Big Data

Big Data(bases): Making Sense of OldSQL vs NoSQL vs NewSQL

A few months ago, I had the great pleasure of meeting and discussing big data with Michael Stonebraker, a legendary computer scientist at MIT who specializes in database systems and is considered to be the forefather of big data. Stonebraker developed INGRES, which helped pioneer the use of relational databases, and has formed nine companies related to database technologies.

Until recently, the choice of a database architecture was largely a non-issue. Relational databases were the de-facto standard and the main choices were Oracle, SQL Server or an open source database like MySQL. But with the advent of big data, scalability and performance issues with relational databases became commonplace. For online processing, NoSQL databases have emerged as a solution to these problems. NoSQL is a catch-all for different kinds of database architectures — key-value stores, document databases, column family databases and graph databases. Each has it’s own relative advantages and disadvantages.
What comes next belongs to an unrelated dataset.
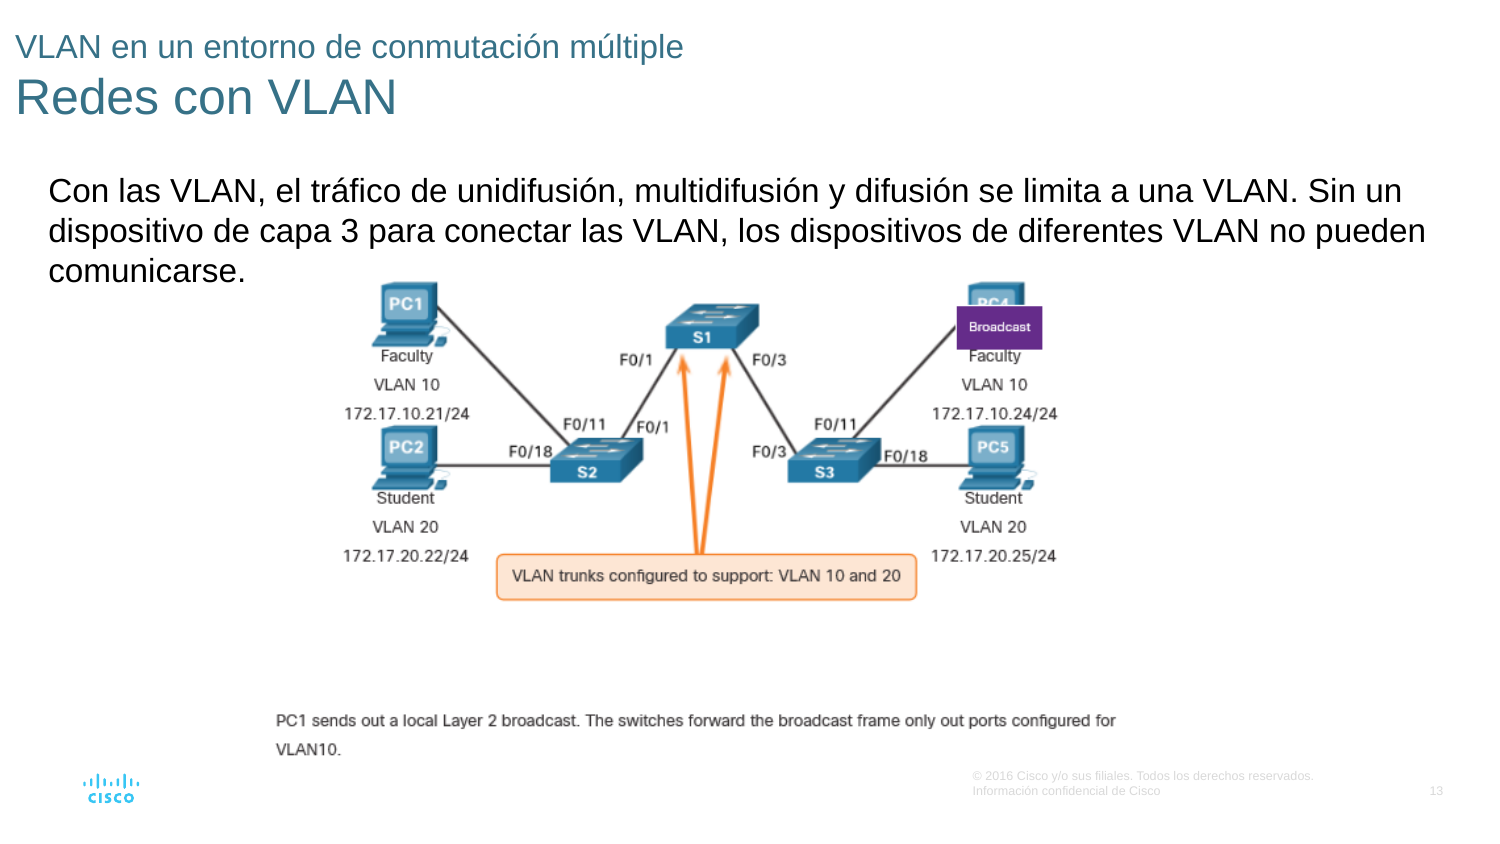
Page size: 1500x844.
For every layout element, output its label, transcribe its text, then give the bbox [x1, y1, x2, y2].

However, in order to get scalability and performance, NoSQL databases give up “queryability” (i.e. not being able to use SQL) and ACID transactions.

More recently a new type of database has emerged that offers high performance and scalability without giving up SQL and ACID transactions. This class of database is called NewSQL, a term coined by Stonebraker. He provides an excellent overview of OldSQL vs NoSQL vs NewSQL in this video.

Some key points from the video:

  • SQL is good.
  • Traditional databases are slow not because SQL is slow. It’s because of their architecture and the fact that they are running code that is 30 years old.
  • NewSQL provides performance and scalability while preserving SQL and ACID transactions by using a new architecture that drastically reduces overhead.

In the video, Stonebraker talks about VoltDB, an open source NewSQL database that comes from a company of the same name founded by him. Some of the performance figures of VoltDB are pretty amazing:

  • 3 million transactions per second on a “couple hundred cores”
  • 45x the performance of “a SQL vendor who’s name has more than three letters and less than nine”
  • 5-6 times faster than Cassandra and same speed as Memcached on key-value operations

VoltDB sounds like an extremely compelling alternative to NoSQL databases, and certainly warrants a look if you want to move from a traditional “OldSQL” database to one that is highly scalable and performant without losing SQL and ACID.